Continue the article about the arrest of the PCC-linked drug trafficker known as Fuminho, starting right after its last sentence.

> EXERCISE TEXT:

◆ ◆ ◆

Arrest of high profile trafficker is not going to make any huge difference

A high-profile drug trafficker connected to Brazil’s PCC has been captured in Mozambique. The surprise ending to a 21-year manhunt raises interesting questions about whether the current leadership of the notorious gang will be able to hold onto power.

Gilberto Aparecido Dos Santos, alias “Fuminho,” known as an important drug trafficker working with the First Capital Command (Primeiro Comando da Capital – PCC), was arrested on April 13 with two Nigerian associates near a luxury hotel in Maputo, the capital of Mozambique, where he had been staying since March.

Local outlets in Brazil reported that, at the time of his arrest, Fuminho had already traveled through multiple African countries and was working with local business partners to arrange drug trafficking and money laundering schemes on behalf of the PCC.

The arrest was the result of a joint operation between the US Drug Enforcement Administration (DEA), Mozambique’s police and the Brazilian federal police.

SEE ALSO: Paraguay’s Underworld Fighting Back Against PCC in Brazil

Fuminho had managed to elude capture since 1999 when he broke out of prison and took his fingerprint records with him. He spent the early 2000s consolidating control over the cocaine and arms supply flowing into Brazil from Bolivia and Paraguay. On two occasions, he allegedly tried and failed to break top PCC leader Marcos Willians Herbas Camacho, alias “Marcola,” out of prison, according to Globo.

Brazil issued a new warrant for Fuminho’s arrest in 2018 after he was connected to the assassinations of PCC leaders Rogério Jeremias de Simone, alias “Gegê do Mangue,” and Fabiano Alves de Souza, alias “Paca,” who had allegedly been embezzling gang profits.

Fuminho was most likely based in Bolivia until the fall of the Evo Morales government in October 2019, when he seems to have lost many business partners there and decided to flee, Brazilian official sources told InSight Crime. He was reportedly traveling in Mozambique using a false Bolivian passport, according to O Estado de São Paulo. The PCC is known to outsource document forgeries to its African partners.

InSight Crime Analysis

While Fuminho’s arrest is a public relations victory for Brazilian authorities, it will probably do little to alter the country’s drug trafficking landscape. It’s not even clear if Fuminho is a full-fledged member of the PCC.

While he has been widely reported as a high-ranking lieutenant of the PCC and even a second in command, there is no consensus in Brazilian intelligence services regarding his status in the organization. The PCC often keeps its leaders off its internal books to keep their identities hidden, which could help explain the confusion.

But several Brazilian sources told InSight Crime Fuminho was more of a close friend to Marcola than an “irmão,” or “brother,” as members are called. In either case, he was an important ally, securing cocaine from Bolivia through his own network, helping to shore up drug trafficking routes into Paraguay and helping resolve internal disputes.

◆ ◆ ◆

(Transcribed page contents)
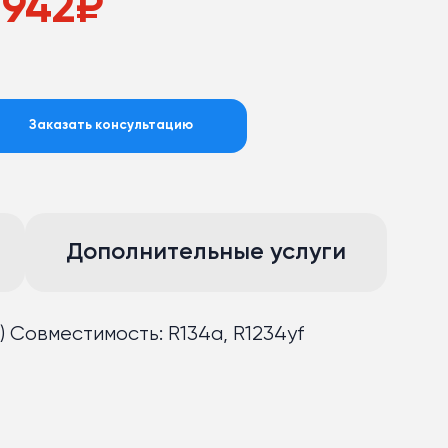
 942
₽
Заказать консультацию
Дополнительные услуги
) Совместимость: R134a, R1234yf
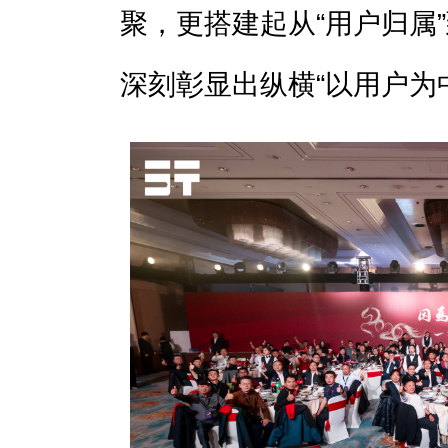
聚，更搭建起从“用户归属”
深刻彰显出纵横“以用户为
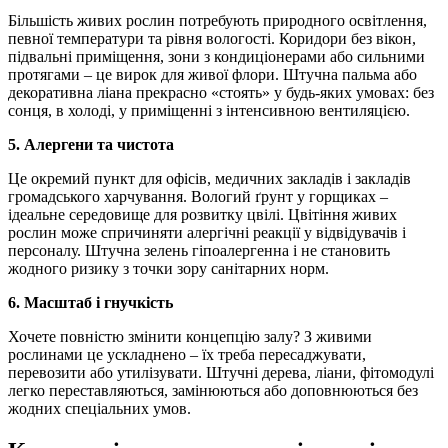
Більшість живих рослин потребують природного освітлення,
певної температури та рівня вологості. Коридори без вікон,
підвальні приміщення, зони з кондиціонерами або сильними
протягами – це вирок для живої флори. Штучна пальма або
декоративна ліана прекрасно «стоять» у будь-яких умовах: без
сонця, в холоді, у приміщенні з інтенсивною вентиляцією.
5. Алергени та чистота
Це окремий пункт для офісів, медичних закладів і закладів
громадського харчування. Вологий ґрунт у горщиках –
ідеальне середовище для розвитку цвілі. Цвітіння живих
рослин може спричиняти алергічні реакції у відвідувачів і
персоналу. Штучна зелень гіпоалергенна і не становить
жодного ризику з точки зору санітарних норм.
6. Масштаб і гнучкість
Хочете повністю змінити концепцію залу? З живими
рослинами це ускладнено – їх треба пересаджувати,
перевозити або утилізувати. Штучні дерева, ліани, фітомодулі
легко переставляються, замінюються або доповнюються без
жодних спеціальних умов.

◆ ◆ ◆

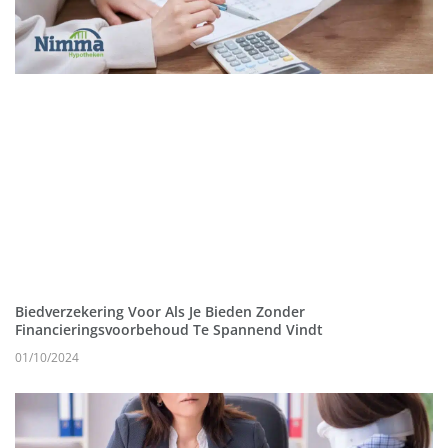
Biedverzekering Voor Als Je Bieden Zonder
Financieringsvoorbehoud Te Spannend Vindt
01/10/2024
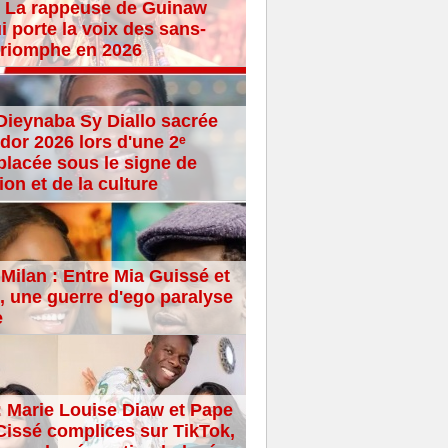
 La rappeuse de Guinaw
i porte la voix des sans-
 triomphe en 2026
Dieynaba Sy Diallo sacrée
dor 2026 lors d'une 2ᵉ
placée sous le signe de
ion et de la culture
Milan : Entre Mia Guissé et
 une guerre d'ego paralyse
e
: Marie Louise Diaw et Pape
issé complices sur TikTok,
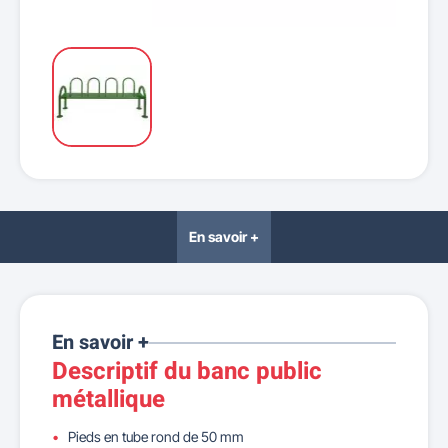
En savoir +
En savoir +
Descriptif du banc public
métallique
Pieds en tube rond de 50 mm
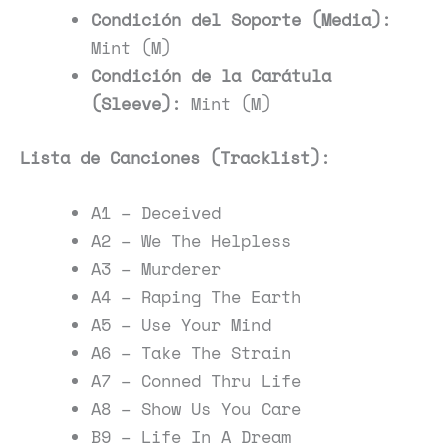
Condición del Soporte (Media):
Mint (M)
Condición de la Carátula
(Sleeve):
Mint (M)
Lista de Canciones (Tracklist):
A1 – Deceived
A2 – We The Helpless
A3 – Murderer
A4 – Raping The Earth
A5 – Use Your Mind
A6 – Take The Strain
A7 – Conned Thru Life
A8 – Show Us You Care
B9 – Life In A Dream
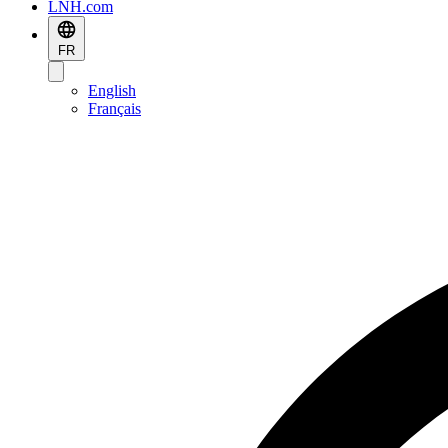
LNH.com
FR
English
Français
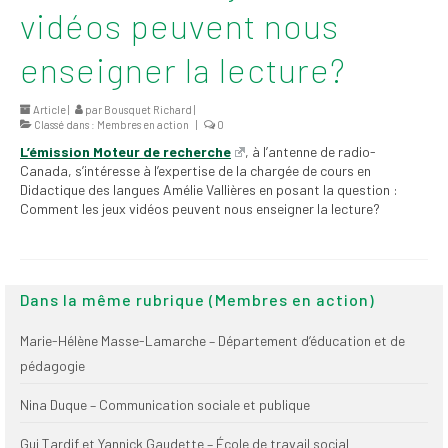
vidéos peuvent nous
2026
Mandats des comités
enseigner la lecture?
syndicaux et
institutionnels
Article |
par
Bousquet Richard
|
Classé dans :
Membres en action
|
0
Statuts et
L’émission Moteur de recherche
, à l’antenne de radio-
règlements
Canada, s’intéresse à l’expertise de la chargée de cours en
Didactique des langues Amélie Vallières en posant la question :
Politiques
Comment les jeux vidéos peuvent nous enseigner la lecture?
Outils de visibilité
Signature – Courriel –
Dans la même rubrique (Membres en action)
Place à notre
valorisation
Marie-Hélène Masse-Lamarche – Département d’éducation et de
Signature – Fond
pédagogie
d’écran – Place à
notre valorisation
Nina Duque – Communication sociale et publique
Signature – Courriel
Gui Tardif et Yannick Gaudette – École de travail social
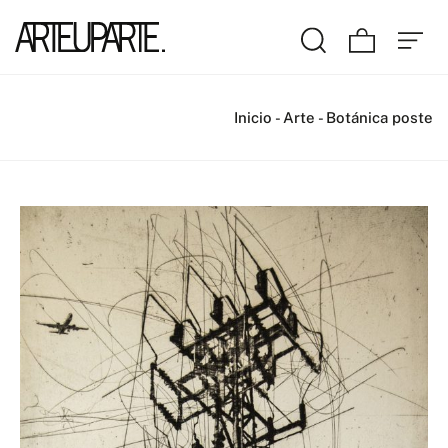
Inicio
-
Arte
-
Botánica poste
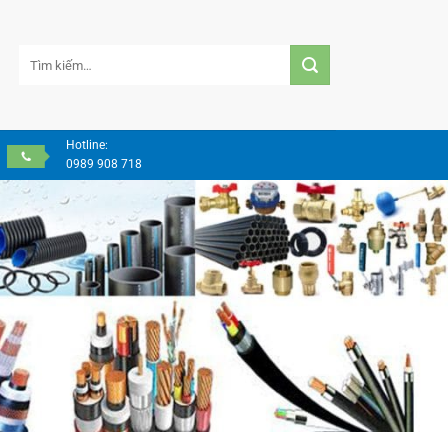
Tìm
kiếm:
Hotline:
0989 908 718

◆ ◆ ◆

> ANSWER TO THIS PROBLEM:
Still, the PCC has done a good job of rebounding from the loss of key associates in the past. The deaths of Gegê do Mangue and Paca in 2018, for example, had no noticeable effect on the group’s drug trafficking activity in Brazil or abroad, experts on the PCC told InSight Crime. And before that, the arrest of Elton Leonel Rumich da Silva, alias “Galán,” who helped Fuminho transport Bolivian arms and cocaine, also had little visible impact.

For his part, Marcola has been moved between numerous isolated cells in the Brazilian prison system since the early 2000s, but this does not appear to have significantly weakened his grip on power. The gang is used to working remotely across a vast horizontal network of constantly changing lieutenants — a system that has contributed to its rapid rise across Brazil and into neighboring Paraguay, and facilitated high-level drug trafficking contacts in the United States and Europe.

SEE ALSO: São Paulo, Paraguay and Beyond: The PCC’s Growing Power

Brazilian authorities have made headline-grabbing arrests of figures who were tasked with smuggling cocaine out of the country and on to far reaches of the world. But they either continued to work from inside prison, like Marcola and the vast majority of PCC leadership, or they were replaced.

Fuminho’s case looks to fit this pattern. He is believed to have relied on an expansive criminal network in Bolivia’s Chapare and the smugglers working around Paraguay’s Tri-Border area to transport arms and drugs into Brazil. The Bolivian network enjoys police protection, crime experts told InSight Crime, and face no threat of disbanding as a result of Fuminho’s arrest.

Fuminho will most likely continue to operate from prison or someone will take over the trafficking of drugs and arms that he oversaw. For the PCC, business is unlikely to change much.

*InSight Crime Co-director Steven Dudley assisted on the reporting.